Trata-se de embargos de declaração opostos de decisão monocrática da Presidência desta Suprema Corte, pela qual negado seguimento ao recurso ante o óbice da Súmula nº 279 desta Suprema Corte e o caráter infraconstitucional da controvérsia, considerada a necessidade de interpretação da legislação infraconstitucional aplicada.

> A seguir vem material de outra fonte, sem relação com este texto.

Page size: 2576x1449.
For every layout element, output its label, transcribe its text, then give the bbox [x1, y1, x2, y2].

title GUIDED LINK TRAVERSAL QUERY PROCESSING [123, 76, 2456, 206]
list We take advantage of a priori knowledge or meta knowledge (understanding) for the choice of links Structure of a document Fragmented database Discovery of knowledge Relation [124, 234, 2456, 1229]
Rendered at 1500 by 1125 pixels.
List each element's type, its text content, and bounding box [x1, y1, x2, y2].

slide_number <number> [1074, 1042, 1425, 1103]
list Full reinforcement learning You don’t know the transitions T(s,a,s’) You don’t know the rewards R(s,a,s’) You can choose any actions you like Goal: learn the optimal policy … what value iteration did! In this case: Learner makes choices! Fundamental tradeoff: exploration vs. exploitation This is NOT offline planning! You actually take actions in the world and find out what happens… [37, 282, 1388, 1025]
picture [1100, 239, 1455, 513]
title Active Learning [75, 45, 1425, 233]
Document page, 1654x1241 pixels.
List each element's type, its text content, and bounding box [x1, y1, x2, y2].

A matéria debatida, em síntese, diz com a possibilidade da fixação dos honorários por apreciação equitativa (artigo 85, § 8º, do Código de Processo Civil) quando os valores da condenação, da causa ou o proveito econômico da demanda forem exorbitantes
A parte embargante aponta vícios no julgado, ao articular direta a ofensa aos preceitos constitucionais indicados nas razões recursais. Afirma que o recurso atende todos os requisitos para sua admissão. Sustenta que:
“O Recurso Extraordinário discute a desproporcionalidade da condenação do ente público em honorários advocatícios sucumbenciais calculados em percentual sobre o valor do proveito econômico, pela aplicação simples e direta do §3º do art. 85 do Código de Processo Civil. Conforme se constatou dos autos, os honorários advocatícios se traduziram em valor exorbitante e desproporcional em comparação tanto com a complexidade da causa, quanto em relação à demanda de trabalho pelo advogado.
A questão jurídica referente à legalidade do critério de fixação dos honorários, nos termos do art. 85, §§ 2º e 3º do Código de Processo Civil, já foi objeto de enfrentamento pelo E. STJ, no julgamento dos Recursos Especiais 1.877.883/SP, 1.850.512/SP, 1.906.623/SP, 1.906.618/SP, paradigmas do Tema 1076 de Recursos Repetitivos”.
Requer o acolhimento dos declaratórios e o exame do recurso extraordinário.
Houve intimação da parte embargada para apresentar contraminuta.
É o relatório.
Decido.
Satisfeitos os pressupostos extrínsecos, passo à análise do mérito dos aclaratórios.
O art. 1.022 do CPC admite embargos de declaração “contra qualquer decisão judicial”, autorizando, de forma expressa, na dicção do art. 1.024, § 2º, enfrentamento monocrático quando “opostos contra decisão de relator ou outra decisão unipessoal proferida em tribunal”.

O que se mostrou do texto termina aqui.